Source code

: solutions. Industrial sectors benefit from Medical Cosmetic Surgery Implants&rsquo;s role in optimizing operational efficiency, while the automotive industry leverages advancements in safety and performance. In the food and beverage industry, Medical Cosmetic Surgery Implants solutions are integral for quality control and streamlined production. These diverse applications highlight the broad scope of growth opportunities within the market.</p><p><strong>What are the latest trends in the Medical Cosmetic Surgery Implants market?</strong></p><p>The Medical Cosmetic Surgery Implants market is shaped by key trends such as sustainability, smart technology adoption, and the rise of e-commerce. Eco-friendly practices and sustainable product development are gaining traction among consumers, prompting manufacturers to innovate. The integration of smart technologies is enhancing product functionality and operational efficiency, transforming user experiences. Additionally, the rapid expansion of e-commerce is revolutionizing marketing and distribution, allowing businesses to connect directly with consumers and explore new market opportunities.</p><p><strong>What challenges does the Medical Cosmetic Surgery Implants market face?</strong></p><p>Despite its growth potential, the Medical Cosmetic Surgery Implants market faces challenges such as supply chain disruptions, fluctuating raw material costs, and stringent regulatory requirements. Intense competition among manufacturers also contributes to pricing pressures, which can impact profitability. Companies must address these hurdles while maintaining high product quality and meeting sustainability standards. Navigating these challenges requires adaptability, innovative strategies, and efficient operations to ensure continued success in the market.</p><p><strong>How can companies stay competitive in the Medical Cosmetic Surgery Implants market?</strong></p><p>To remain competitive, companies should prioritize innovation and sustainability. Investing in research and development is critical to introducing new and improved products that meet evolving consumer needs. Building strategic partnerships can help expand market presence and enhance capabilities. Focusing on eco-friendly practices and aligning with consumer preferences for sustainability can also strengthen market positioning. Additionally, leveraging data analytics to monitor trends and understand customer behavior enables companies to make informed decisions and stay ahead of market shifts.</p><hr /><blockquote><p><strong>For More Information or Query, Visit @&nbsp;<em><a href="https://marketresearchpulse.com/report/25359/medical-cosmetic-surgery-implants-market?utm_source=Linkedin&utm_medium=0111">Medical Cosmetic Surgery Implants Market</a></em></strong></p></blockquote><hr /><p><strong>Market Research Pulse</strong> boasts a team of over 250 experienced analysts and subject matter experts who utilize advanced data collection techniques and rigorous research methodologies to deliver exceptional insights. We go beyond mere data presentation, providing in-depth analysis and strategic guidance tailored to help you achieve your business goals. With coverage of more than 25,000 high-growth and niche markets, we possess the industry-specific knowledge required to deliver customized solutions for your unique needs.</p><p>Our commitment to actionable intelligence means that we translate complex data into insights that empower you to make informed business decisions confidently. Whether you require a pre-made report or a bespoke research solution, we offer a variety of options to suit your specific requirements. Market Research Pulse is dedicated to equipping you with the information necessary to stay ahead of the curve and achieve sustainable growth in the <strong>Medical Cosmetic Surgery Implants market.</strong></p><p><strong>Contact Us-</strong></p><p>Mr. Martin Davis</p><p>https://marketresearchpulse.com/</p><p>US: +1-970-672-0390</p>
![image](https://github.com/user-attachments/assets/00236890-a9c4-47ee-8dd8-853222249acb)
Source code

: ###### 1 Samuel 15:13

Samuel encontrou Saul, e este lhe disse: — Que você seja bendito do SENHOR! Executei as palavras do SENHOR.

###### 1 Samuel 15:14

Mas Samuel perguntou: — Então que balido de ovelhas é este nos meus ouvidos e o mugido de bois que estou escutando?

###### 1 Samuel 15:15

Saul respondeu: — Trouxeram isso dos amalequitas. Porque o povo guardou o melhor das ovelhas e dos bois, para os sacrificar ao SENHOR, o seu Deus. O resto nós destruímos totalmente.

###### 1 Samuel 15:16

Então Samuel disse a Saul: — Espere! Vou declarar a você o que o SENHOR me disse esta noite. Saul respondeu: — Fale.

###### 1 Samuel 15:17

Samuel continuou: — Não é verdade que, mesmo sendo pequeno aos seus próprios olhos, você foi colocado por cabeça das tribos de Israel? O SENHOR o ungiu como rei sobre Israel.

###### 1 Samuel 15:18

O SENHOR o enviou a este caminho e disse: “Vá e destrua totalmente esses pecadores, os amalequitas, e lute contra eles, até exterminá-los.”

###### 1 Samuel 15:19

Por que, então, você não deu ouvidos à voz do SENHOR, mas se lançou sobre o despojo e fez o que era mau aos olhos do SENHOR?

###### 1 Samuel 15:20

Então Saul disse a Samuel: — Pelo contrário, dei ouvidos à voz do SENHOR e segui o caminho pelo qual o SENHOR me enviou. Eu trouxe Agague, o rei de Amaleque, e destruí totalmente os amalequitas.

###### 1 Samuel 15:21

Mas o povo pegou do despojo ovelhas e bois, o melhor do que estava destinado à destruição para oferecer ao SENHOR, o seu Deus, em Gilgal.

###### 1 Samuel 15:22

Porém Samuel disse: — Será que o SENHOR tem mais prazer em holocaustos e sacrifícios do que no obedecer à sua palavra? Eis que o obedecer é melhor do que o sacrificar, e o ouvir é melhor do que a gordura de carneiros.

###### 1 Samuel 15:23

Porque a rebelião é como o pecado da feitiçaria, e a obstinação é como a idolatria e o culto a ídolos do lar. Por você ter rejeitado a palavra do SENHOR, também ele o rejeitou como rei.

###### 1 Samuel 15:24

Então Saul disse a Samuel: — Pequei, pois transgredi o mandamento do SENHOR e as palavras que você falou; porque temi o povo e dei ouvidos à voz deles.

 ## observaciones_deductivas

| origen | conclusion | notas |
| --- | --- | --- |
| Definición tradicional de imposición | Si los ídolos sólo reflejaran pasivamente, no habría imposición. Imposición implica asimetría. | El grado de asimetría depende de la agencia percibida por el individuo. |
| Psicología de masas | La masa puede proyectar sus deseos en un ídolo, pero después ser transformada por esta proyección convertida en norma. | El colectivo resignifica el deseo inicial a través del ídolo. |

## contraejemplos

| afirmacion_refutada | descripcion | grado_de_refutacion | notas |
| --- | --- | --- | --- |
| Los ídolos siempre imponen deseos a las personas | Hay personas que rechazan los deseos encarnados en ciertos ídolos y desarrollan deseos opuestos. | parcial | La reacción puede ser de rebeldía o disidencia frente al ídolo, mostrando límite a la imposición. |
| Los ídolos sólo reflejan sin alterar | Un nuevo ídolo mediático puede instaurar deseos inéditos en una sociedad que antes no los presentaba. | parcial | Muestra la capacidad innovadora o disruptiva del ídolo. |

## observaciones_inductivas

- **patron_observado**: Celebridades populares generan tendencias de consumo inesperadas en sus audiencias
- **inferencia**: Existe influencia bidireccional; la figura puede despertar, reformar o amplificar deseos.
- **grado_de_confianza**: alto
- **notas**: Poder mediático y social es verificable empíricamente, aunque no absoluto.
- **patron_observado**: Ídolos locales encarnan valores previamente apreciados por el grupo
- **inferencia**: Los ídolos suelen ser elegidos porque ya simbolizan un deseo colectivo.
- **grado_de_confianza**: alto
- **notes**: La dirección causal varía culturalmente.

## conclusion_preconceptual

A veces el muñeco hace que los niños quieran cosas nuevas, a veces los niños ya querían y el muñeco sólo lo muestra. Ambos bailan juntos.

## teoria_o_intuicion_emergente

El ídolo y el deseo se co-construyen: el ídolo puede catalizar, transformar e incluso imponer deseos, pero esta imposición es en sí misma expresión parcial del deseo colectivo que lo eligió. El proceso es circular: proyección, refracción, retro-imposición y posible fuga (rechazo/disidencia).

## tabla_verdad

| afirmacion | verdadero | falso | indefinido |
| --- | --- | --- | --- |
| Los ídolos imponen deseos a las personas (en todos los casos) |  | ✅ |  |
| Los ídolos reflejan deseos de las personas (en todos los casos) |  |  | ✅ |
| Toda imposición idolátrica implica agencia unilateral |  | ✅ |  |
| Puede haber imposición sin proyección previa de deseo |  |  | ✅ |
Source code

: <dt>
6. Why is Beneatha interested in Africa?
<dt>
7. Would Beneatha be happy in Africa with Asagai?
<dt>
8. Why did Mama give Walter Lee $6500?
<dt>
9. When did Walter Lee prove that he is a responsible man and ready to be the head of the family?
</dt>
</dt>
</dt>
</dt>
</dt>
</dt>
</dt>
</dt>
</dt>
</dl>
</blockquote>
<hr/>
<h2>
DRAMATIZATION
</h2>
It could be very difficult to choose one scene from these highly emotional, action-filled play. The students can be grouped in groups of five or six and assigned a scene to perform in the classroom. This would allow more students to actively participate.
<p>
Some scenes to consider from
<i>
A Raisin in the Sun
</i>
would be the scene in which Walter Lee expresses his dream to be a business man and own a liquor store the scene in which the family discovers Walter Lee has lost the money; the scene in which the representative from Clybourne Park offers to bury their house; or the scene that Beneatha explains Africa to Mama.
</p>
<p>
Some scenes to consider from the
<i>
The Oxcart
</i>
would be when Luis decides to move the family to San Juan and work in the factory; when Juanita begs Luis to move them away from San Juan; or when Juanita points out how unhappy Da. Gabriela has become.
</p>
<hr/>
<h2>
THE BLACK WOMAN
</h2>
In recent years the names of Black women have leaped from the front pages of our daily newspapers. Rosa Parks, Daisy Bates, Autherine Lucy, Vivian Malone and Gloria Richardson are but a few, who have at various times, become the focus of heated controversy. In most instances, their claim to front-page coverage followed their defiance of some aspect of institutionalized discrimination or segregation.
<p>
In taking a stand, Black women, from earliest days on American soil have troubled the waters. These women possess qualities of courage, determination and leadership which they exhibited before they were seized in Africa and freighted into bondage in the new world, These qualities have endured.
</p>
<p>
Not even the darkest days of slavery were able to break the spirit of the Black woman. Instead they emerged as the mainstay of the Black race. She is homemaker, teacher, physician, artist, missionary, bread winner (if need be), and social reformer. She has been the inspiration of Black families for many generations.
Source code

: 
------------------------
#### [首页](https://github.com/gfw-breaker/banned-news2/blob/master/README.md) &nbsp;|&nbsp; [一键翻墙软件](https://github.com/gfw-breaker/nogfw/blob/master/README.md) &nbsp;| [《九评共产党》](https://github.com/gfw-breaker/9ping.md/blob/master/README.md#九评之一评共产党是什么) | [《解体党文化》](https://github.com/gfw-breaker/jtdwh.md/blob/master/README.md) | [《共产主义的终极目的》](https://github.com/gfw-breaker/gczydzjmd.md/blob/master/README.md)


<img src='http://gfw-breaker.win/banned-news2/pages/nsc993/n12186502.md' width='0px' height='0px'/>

- [WHAT YOU NEED TO DO]:
From the records above, pull every line that has the string "Mama" and copy it.

- [EXERCISE RESULT]:
8. Why did Mama give Walter Lee $6500?
would be the scene in which Walter Lee expresses his dream to be a business man and own a liquor store the scene in which the family discovers Walter Lee has lost the money; the scene in which the representative from Clybourne Park offers to bury their house; or the scene that Beneatha explains Africa to Mama.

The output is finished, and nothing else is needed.